One fateful day a long time ago, my undistinguished high school hoops team played Rice, then a prep powerhouse in New York. They had a freshman everyone was buzzing about and we were anxious to show that we belonged on the same court. We didn’t. As the deficit swelled in the second half, you could sense a change on our team. Winning was no longer an option, so not looking stupid became the most pressing imperative. That didn’t sit well with me, so to “send a message,” I took it hard to the rack, trying to score right in the face of the ballyhooed freshman. He jumped with a quick hop like he had titanium springs in his sneakers and literally blocked me to half court. As I walked down the court, embarrassed and thinking that maybe my teammates had the right idea to take it easy, that 14-year-old put his arm around my shoulders and said with a thick accent I wasn’t expecting, “That was cool, man.” That ninth grader was Felipe Lopez, and in four years, he’d be the first incoming freshman to make the cover of Sports Illustrated’s college basketball preview issue.

It’s a small story, but it speaks to why I can say that my new NBA hero is Brandon Knight. I don’t know if the young Pistons guard with the high IQ will blossom into the superstar he appeared destined to become out of Kentucky, but he’s my hero nonetheless. He’s my hero because DeAndre Jordan dunked on him as hard as anyone has ever been dunked on since Darryl Dawkins sent the glass flying on Bill Robinzine 35 years ago. It was so brutal that “Brandon Knight RIP” trended on Twitter and people thought he had actually died.

That dunk launched a thousand mockeries of Brandon Knight including from Knight himself, who tweeted, “It wasn’t in the scouting reports that the Clippers threw lobs lol.” A special statement of condemnation has to go to comedian Kevin Hart who tweeted that after the dunk, Jordan should be brought up on “charges of rape & aggravated assault…” I don’t know which part of that is worse: the rape joke or the implication that somehow Knight should be deeply shamed and humiliated—like a rape victim, get it?—by standing up and attempting to stop Jordan’s historic leap to the hoop.

But the ritual humiliation of Knight, a 21-year-old with a work ethic that would impress MJ, obscures the greater point. The real story here is that Knight, a guard, jumped in front of a center eight inches taller and 80 pounds heavier and challenged his dunk. In a league where everyone seems scared to be posterized, Knight offered up his body to make a play with his team down 19 points.

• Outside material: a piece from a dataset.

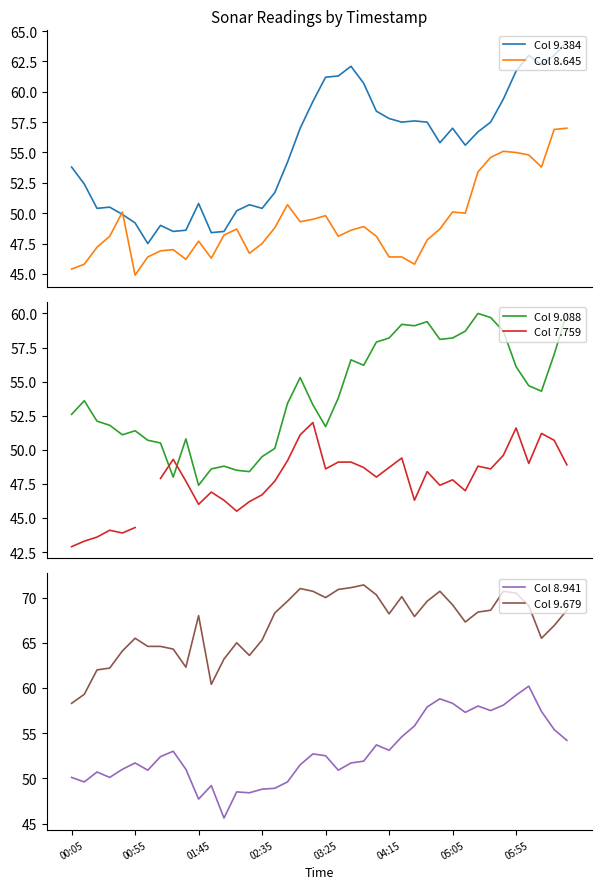

What is the highest value of the Col 9.384 series?

64.1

When people criticize the NBA, they invariably say that it’s a me-first league where no one really tries until Playoff time. Here is Brandon Knight representing everything good in the game and yet the response is that he somehow made a mistake by trying to defend his basket. The announcer even said after the dunk, “Brandon Knight is thinking, Why did I even try to jump for that one?” Maybe he tried to “jump for that one” because he’s a warrior and has a set of attributes we should value instead of scorn. Sometimes it seems like everyone is so afraid to stand out, to look stupid, that it becomes expected to not even try. But when you try and fail, you can be part of a moment that matters, even if you end up flat on your back.

The part of getting blocked so hellaciously by Felipe Lopez that sticks with me the most isn’t the initial flush or the catcalls from the stands, but his hand on my shoulder saying, “That was cool.” I don’t think he was talking about my drive or his block. I think he was talking about the moment. It certainly was, in retrospect, cool for me, and I’m the one who got stuffed. I hope on some level, Brandon Knight looks at a replay of his 180-pound frame challenging a 260-pound 7-footer, sees the courage and not the dunk, smiles to himself and says, “That was cool.”